Retrieve portion of file name


I have a number of files with the following format:

sub_(number 1 to 60)_ sess_(number 1, 2, or 3)_ (some letters)_ DDMMMYYYY_(some number with either 3 or 4 digit).txt

For example:

sub_41_sess_2_ABCxyz_23Feb2016_2932.txt

I want to retrieve only the portion '(1, 2, or 3)' after the 'sess_' portion and I think sub() function can return all those numbers. I refer to these URLs, here and here.

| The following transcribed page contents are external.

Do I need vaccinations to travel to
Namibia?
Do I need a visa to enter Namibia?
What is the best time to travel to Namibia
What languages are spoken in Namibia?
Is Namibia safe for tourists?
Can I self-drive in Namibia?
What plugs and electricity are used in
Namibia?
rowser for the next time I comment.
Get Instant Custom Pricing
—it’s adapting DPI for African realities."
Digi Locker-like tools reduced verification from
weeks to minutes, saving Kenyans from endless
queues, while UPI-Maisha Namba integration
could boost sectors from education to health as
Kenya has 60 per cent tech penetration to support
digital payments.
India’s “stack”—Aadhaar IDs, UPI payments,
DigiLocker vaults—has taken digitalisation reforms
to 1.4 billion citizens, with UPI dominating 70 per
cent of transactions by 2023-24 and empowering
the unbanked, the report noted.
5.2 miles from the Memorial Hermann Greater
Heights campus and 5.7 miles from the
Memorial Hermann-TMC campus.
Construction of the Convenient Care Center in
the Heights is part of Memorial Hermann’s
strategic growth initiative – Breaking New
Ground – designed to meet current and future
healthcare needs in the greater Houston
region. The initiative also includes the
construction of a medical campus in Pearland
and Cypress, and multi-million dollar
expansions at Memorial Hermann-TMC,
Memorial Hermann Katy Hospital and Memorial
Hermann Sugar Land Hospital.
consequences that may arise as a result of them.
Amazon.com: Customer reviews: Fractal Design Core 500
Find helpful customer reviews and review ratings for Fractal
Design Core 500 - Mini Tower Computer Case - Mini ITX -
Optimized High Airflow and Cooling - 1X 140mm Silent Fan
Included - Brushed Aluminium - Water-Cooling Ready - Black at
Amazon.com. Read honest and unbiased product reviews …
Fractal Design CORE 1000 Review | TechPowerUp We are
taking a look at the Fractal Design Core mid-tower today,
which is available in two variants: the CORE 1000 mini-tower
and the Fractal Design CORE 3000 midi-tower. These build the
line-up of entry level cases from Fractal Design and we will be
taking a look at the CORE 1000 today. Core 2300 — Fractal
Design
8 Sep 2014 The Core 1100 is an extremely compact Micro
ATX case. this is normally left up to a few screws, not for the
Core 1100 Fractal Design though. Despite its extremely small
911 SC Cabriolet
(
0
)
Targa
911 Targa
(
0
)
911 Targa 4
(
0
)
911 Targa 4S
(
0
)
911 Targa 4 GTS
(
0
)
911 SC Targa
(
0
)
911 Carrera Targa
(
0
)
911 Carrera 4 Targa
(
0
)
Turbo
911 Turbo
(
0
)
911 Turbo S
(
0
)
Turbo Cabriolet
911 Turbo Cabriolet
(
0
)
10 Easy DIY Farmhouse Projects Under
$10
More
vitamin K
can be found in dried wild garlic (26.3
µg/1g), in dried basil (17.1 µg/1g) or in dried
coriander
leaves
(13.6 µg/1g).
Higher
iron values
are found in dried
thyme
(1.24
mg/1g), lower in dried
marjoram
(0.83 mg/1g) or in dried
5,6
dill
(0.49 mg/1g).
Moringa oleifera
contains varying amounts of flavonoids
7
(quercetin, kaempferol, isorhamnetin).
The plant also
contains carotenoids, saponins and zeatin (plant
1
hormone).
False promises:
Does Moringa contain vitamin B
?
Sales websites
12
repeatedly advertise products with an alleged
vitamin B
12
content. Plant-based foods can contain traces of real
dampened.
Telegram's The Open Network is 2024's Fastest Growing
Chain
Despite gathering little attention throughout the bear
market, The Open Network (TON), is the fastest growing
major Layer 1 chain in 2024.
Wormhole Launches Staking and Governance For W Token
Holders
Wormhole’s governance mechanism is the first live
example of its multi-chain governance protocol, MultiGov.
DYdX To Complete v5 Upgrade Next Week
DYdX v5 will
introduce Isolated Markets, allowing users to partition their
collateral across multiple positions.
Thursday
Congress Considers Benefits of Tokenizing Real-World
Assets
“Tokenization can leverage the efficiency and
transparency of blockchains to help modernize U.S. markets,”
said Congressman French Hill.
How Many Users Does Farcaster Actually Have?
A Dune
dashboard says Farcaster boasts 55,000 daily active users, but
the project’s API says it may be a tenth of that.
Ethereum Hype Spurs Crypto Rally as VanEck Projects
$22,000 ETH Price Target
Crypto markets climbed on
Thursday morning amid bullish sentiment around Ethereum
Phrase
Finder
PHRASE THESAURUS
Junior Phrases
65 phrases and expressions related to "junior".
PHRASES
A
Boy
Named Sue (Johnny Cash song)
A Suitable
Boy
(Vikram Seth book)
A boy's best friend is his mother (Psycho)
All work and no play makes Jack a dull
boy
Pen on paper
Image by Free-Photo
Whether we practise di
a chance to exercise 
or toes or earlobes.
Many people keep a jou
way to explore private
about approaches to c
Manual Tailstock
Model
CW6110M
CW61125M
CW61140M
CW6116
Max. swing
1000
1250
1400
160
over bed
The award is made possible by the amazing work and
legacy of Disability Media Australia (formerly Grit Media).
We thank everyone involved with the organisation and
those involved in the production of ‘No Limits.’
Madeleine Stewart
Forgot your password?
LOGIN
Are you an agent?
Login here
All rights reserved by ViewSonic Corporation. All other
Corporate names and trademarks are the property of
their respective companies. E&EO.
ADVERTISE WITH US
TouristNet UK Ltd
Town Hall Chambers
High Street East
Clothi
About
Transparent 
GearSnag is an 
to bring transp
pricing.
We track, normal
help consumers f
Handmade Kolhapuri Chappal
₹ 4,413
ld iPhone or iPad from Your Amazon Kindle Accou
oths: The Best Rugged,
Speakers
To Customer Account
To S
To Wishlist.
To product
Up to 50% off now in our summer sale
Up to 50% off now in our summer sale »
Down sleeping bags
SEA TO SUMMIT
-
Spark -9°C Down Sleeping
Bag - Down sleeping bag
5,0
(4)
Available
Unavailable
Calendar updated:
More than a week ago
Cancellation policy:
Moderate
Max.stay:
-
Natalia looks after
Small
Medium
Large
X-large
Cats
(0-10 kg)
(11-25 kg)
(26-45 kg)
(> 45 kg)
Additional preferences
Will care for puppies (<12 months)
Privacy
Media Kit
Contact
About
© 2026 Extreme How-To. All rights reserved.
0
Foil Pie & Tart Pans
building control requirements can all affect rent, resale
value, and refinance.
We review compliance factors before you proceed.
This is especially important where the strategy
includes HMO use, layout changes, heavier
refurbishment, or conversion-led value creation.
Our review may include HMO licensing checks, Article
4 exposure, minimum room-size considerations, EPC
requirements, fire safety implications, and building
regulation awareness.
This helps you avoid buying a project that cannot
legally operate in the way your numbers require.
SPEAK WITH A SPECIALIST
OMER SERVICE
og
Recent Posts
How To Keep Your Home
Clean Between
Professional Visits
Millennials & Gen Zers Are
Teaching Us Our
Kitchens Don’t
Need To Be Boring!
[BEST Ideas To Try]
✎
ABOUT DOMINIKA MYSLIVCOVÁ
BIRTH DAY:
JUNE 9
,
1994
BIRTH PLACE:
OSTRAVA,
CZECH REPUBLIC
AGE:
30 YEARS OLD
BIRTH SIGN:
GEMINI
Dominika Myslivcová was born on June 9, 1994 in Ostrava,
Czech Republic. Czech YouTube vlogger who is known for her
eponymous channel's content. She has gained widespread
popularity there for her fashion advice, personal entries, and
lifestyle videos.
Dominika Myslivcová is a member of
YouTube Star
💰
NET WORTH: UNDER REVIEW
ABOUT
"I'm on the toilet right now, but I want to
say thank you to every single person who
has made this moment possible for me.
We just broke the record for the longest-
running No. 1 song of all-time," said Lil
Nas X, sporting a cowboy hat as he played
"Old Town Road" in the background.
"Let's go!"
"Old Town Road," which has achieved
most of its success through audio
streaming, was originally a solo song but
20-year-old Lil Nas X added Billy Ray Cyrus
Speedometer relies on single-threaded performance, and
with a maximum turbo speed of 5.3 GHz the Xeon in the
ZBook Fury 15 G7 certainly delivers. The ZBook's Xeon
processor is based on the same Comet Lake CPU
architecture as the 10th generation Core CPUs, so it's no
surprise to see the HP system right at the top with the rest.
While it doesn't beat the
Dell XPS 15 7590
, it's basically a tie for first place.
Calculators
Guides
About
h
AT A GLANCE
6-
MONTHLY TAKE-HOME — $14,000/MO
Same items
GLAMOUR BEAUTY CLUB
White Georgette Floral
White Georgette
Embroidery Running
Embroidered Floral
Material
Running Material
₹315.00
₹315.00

Here's the code I tried, didn't work:

dir <- "path/"
filelist = list.files(path = dir, pattern = ".*.txt")
filelist

for (f in filelist) {

    sess_id <- sub("^(sub_[1-60])^(_sess_)(1 |2 |3)^.*","\\1",c(f), perl = TRUE)

}
sess_id

What was returned was a single filename that looks like this:

[1] "subject_9_4Feb2016_1611.txt"

I am expecting something like below, because I need each sess_id to be an attribute of the files with overall file format stated above.

[1] "1" or [1] "2" 

Solution

  • We can do this using gsub by matching all the characters until the sess followed by _ or | the characters that start with _ followed by upper case letters followed by characters (.*) until the end of the string ($), and replace with ''.

    gsub('^.*sess\\_|\\_[A-Z]+.*$', '', str1)
    #[1] "2"
    

    Or using str_extract, it would be much more compact. By default, str_extract only extract the first occurrence of the match. Here we extract the numbers (\\d+) that follow the regex lookaround ((?<=sess_)).

    library(stringr)
    str_extract(str1, '(?<=sess_)\\d+')
    #[1] "2"
    

    data

    str1 <- "sub_41_sess_2_ABCxyz_23Feb2016_2932.txt")